▸ What to produce:
In the listing that follows, how many lines include the string "following"? Reply with only the number.

▸ Dataset extract:
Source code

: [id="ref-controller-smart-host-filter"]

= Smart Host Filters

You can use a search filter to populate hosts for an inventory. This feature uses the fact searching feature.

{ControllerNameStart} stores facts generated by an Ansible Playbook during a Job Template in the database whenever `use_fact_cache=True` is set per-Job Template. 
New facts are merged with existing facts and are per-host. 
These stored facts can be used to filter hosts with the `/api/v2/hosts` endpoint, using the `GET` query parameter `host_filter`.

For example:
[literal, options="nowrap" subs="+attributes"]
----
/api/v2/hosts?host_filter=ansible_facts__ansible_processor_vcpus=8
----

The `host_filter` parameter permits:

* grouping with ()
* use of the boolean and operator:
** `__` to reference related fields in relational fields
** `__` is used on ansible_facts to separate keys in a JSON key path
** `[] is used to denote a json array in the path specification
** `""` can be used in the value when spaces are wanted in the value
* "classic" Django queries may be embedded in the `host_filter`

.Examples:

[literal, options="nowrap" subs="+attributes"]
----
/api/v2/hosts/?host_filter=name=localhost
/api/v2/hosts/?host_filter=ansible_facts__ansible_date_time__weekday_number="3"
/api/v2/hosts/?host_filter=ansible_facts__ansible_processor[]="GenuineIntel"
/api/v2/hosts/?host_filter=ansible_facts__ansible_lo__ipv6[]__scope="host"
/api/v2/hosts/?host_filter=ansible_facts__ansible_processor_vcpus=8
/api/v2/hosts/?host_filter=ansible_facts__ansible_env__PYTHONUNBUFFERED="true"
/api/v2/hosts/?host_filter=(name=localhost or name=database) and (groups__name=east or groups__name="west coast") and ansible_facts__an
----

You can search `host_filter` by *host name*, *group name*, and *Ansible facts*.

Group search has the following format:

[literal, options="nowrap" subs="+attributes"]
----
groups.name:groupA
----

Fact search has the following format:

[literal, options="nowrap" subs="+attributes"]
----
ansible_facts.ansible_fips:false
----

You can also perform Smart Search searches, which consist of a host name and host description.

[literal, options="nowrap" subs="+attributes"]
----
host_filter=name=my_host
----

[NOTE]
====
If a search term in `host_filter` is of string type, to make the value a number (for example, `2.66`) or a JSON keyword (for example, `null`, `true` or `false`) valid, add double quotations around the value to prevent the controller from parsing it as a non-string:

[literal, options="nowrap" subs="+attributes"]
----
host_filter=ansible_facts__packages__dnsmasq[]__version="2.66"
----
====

▸ Expected answer:
2